What you need to do
Below is a block of entries; repeat exactly the lines starting at the line that contains "left eye: (609, 168)" and ending at the line that contains "right knee: (998, 413)", both included.

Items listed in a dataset

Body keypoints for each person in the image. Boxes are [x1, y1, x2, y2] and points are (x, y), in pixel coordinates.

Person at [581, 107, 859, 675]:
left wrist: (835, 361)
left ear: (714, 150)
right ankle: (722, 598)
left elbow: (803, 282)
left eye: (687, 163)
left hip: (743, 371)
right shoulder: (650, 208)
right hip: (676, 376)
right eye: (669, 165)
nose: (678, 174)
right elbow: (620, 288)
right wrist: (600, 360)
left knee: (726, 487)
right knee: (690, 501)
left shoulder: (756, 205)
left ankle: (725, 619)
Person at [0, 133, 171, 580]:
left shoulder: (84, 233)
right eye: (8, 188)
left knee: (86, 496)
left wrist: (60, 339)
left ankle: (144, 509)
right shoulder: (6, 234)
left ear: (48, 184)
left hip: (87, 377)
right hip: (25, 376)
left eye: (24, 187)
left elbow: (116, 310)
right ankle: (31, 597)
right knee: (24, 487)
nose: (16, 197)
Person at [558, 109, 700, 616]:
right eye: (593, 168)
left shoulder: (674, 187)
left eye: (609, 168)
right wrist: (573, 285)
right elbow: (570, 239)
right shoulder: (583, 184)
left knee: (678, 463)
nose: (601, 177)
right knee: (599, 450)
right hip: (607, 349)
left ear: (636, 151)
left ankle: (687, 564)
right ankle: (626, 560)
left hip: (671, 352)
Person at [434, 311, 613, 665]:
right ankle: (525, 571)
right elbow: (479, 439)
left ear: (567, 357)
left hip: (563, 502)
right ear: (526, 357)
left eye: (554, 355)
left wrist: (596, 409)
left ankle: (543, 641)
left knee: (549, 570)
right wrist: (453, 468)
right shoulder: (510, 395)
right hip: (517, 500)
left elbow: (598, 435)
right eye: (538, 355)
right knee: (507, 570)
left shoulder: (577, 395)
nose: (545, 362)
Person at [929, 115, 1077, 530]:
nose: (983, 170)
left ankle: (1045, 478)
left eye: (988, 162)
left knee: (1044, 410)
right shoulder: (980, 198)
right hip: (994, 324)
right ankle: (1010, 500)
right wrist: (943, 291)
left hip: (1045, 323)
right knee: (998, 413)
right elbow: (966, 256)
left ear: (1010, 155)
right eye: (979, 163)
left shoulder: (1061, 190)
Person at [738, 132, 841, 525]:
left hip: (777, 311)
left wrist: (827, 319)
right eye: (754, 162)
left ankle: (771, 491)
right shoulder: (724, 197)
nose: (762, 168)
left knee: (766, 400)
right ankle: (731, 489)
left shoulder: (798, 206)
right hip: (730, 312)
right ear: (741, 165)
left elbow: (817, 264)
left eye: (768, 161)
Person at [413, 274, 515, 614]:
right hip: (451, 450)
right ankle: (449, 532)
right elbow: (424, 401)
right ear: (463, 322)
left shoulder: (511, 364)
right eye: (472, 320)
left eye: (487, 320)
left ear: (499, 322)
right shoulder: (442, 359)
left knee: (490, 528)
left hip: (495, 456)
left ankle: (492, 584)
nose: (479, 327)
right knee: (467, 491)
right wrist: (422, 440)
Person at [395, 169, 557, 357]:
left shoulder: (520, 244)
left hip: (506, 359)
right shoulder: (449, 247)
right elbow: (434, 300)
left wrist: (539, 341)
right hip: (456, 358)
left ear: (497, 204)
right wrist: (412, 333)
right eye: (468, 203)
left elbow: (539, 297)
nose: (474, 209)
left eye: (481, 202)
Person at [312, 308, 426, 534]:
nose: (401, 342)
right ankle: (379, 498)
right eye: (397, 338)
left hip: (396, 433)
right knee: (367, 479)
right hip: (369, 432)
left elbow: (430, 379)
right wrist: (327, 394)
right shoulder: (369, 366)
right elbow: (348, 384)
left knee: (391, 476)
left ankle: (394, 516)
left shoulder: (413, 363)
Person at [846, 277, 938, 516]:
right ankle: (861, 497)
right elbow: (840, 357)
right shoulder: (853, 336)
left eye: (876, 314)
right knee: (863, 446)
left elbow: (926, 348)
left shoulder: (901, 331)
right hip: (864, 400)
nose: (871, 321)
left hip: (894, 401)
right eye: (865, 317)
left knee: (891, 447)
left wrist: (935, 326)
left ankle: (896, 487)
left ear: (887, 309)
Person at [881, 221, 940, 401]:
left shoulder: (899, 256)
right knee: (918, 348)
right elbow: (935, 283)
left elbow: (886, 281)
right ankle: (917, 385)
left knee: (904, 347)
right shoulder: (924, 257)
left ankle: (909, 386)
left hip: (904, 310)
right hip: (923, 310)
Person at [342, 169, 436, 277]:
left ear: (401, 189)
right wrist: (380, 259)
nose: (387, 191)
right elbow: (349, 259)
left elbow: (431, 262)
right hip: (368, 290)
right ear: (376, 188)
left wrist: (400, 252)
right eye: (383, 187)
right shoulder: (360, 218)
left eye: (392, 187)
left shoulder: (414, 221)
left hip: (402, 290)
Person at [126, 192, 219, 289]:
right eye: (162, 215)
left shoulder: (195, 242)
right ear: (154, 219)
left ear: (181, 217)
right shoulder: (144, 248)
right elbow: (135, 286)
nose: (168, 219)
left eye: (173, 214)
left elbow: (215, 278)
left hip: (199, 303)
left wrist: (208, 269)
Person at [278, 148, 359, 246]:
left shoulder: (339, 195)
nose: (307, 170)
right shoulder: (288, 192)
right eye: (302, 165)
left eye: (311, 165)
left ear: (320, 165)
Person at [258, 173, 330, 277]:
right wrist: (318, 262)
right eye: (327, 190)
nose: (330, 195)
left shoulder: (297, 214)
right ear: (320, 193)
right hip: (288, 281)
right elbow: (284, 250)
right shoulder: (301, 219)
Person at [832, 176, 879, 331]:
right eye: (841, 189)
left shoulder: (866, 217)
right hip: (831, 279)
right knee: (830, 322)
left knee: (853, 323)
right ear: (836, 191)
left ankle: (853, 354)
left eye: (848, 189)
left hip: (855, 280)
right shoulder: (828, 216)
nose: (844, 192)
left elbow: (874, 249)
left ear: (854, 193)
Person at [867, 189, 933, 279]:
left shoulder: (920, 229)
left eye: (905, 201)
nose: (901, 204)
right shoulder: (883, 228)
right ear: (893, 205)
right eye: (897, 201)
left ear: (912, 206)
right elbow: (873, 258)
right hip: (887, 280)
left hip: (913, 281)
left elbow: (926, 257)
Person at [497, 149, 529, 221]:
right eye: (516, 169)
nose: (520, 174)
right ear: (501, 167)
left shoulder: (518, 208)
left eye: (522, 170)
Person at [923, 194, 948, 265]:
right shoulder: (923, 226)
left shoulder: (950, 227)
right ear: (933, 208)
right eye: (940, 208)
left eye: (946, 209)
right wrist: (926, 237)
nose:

Worked solution
left eye: (609, 168)
right wrist: (573, 285)
right elbow: (570, 239)
right shoulder: (583, 184)
left knee: (678, 463)
nose: (601, 177)
right knee: (599, 450)
right hip: (607, 349)
left ear: (636, 151)
left ankle: (687, 564)
right ankle: (626, 560)
left hip: (671, 352)
Person at [434, 311, 613, 665]:
right ankle: (525, 571)
right elbow: (479, 439)
left ear: (567, 357)
left hip: (563, 502)
right ear: (526, 357)
left eye: (554, 355)
left wrist: (596, 409)
left ankle: (543, 641)
left knee: (549, 570)
right wrist: (453, 468)
right shoulder: (510, 395)
right hip: (517, 500)
left elbow: (598, 435)
right eye: (538, 355)
right knee: (507, 570)
left shoulder: (577, 395)
nose: (545, 362)
Person at [929, 115, 1077, 530]:
nose: (983, 170)
left ankle: (1045, 478)
left eye: (988, 162)
left knee: (1044, 410)
right shoulder: (980, 198)
right hip: (994, 324)
right ankle: (1010, 500)
right wrist: (943, 291)
left hip: (1045, 323)
right knee: (998, 413)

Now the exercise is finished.